[Stored items]
============
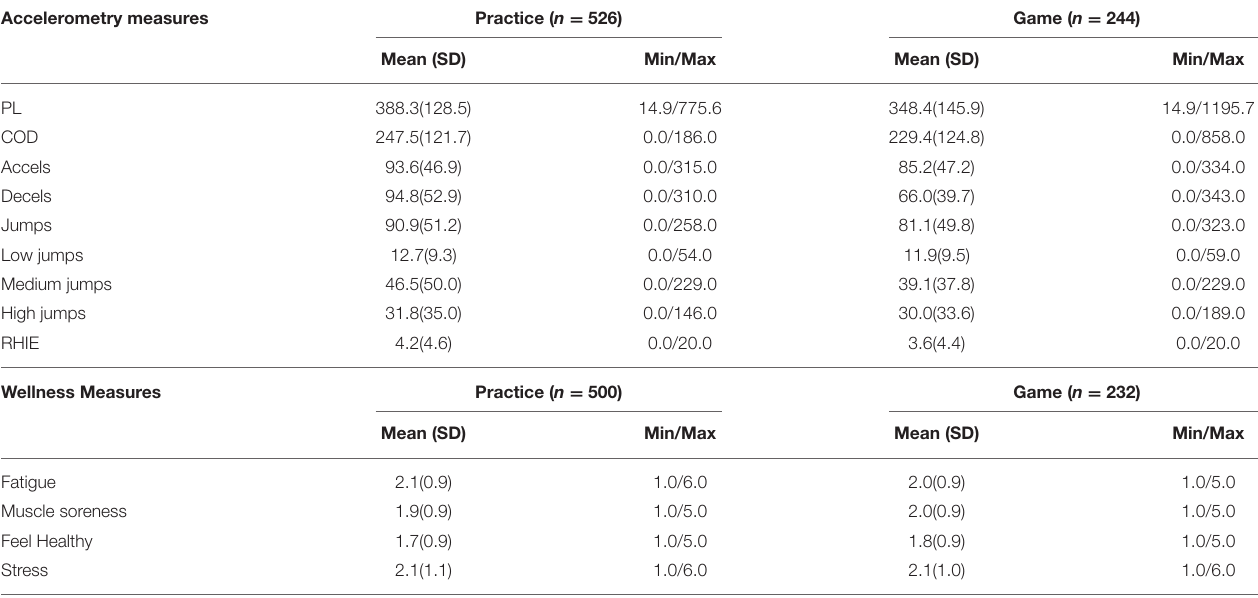
TABLE 2 | Mean and standard deviation of microsensor and wellness measures for all athletes per session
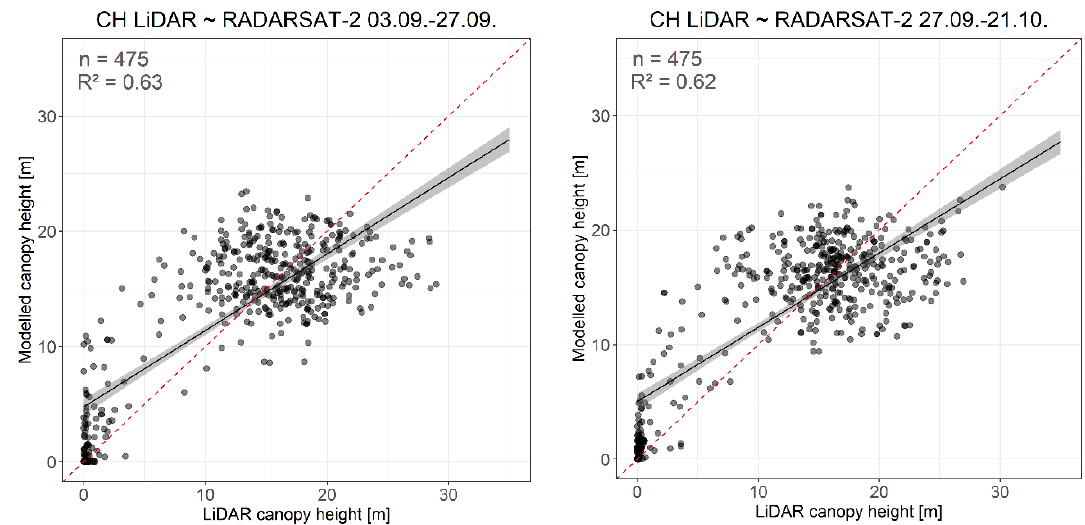
Figure 5. Correlation of reference LiDAR canopy height and modelled RS-2 canopy height using RMoG model based on an interferogram from 03.09.–27.09. (left) and 27.09.–21.10. (right). Red dashed line = 1:1 line; black line = linear trend including confidence bounds.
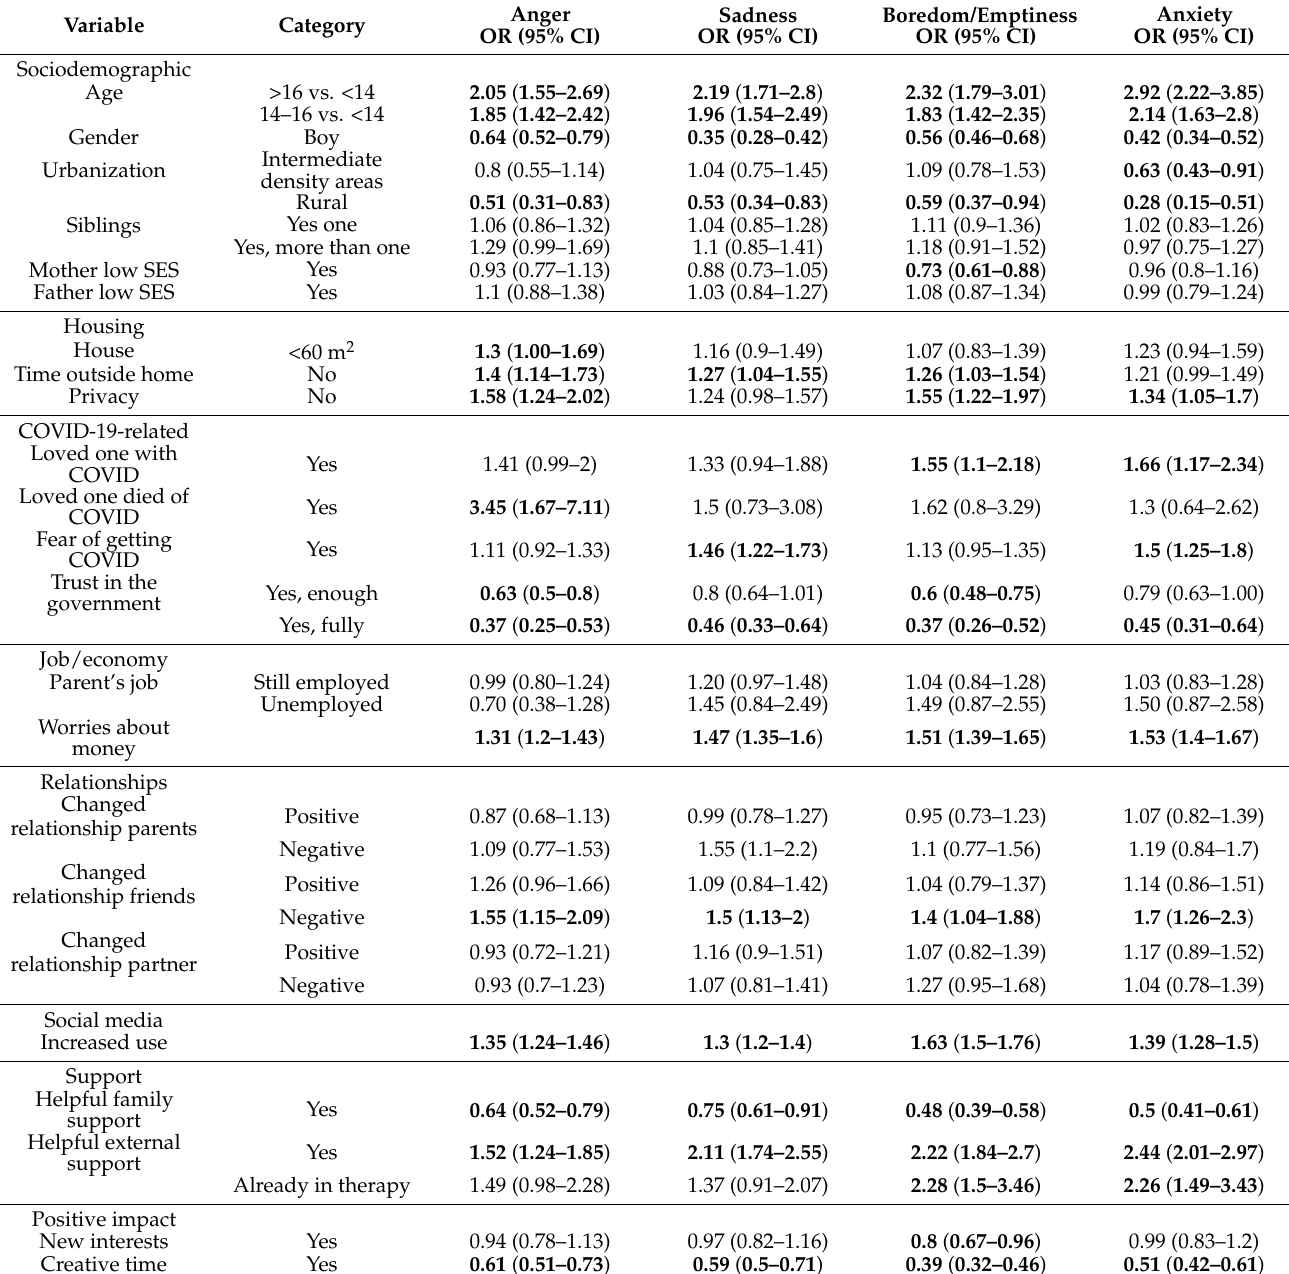
Table 2. Univariable Analysis. Logistic regression models estimating the association between each variable in column 1 and the outcomes in the last four columns (Anger, Sadness, Boredom/emptiness, and Anxiety). All analyses are adjusted for country. Boredom/emptiness has been categorized as follows: always, often = 1; never, rarely, sometimes = 0. Statistically significant variables are in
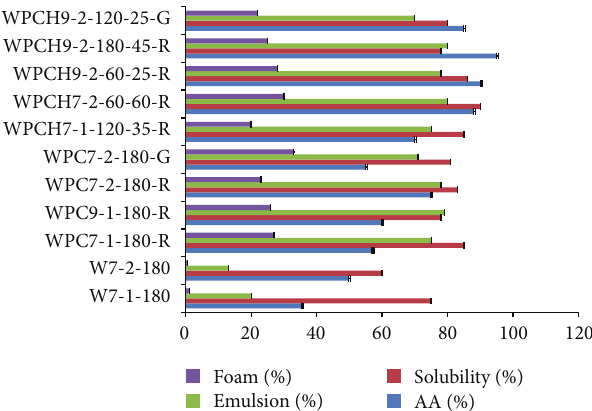
Figure 4: Functional properties of glycosylated products from whey milk in individual experiments with ribose and glucose at 50 ∘ C and variations of pH 7 and pH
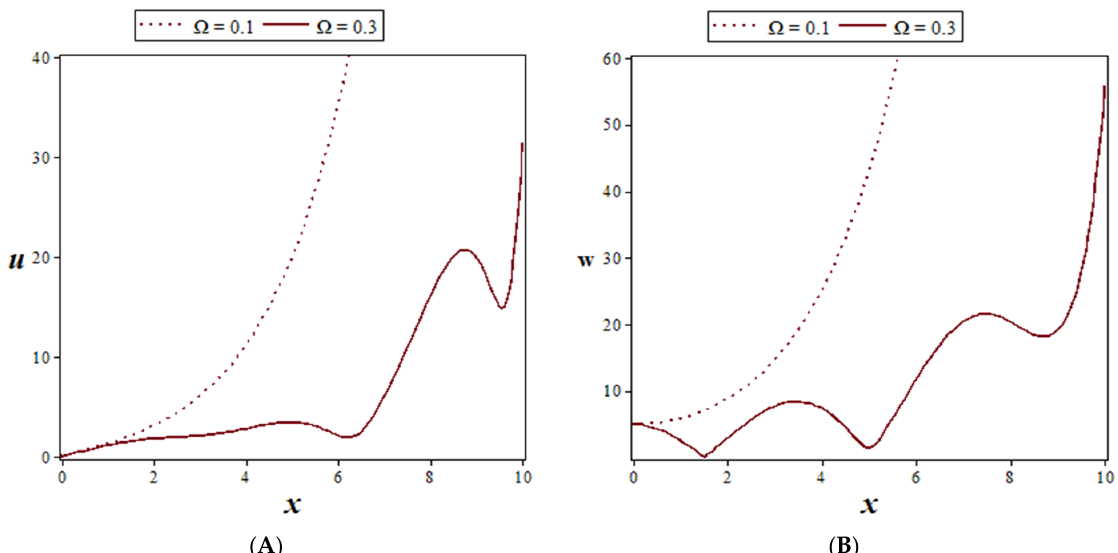
Figure 8. ( A , B ) Displacement components’ perturbation u ( x ) and w ( x ) for the complex circular frequency ω min = − 0.258 at K max = 0.25649 (wave number) when ε 3 = − 7.234118786 × 10 − 36 and with two small values of the rotation parameter Ω .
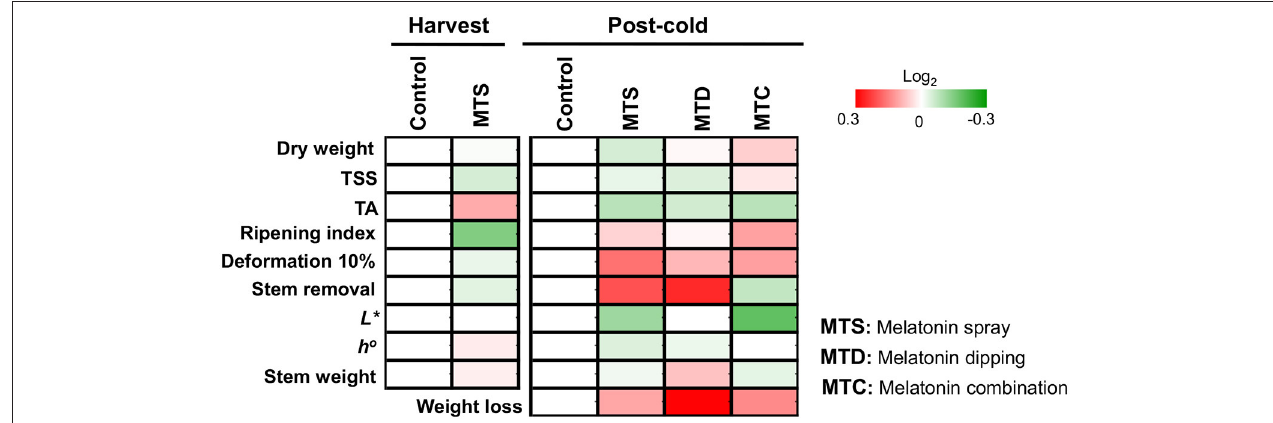
FIGURE 1 | The impact of melatonin pre-harvest foliar spraying and post-harvest fruit dipping, in combination or alone (MTD, melatonin dipping; MTS, melatonin spray; MTC, melatonin combination) in sweet cherry ripening features pictured as heat map profiles. After melatonin pre- and post-harvest application, fruits were cold stored (0 ◦ C, RH 90%) for 14 days and subsequently were transferred at ambient temperature (20 ◦ C) for 8h. Fruits were sampled either at the harvest stage (harvest) or following cold storage (post-cold). For each ripening trait, the ratio between treatments to control transformed into log 2 and depicted with color scale (green indicate relative decrease, red indicate relative increase, and white indicate no fold change). Relative values for each ripening parameter are provided in Supplementary Table 1 .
============
**ASSIGNMENT:** Leave out the pictures and repeat exactly the lines from the first line of the data through the line containing "Figure 4: Functional". Add nothing else.

**WRITTEN SOLUTION:**
TABLE 2 | Mean and standard deviation of microsensor and wellness measures for all athletes per session
Figure 5. Correlation of reference LiDAR canopy height and modelled RS-2 canopy height using RMoG model based on an interferogram from 03.09.–27.09. (left) and 27.09.–21.10. (right). Red dashed line = 1:1 line; black line = linear trend including confidence bounds.
Table 2. Univariable Analysis. Logistic regression models estimating the association between each variable in column 1 and the outcomes in the last four columns (Anger, Sadness, Boredom/emptiness, and Anxiety). All analyses are adjusted for country. Boredom/emptiness has been categorized as follows: always, often = 1; never, rarely, sometimes = 0. Statistically significant variables are in
Figure 4: Functional properties of glycosylated products from whey milk in individual experiments with ribose and glucose at 50 ∘ C and variations of pH 7 and pH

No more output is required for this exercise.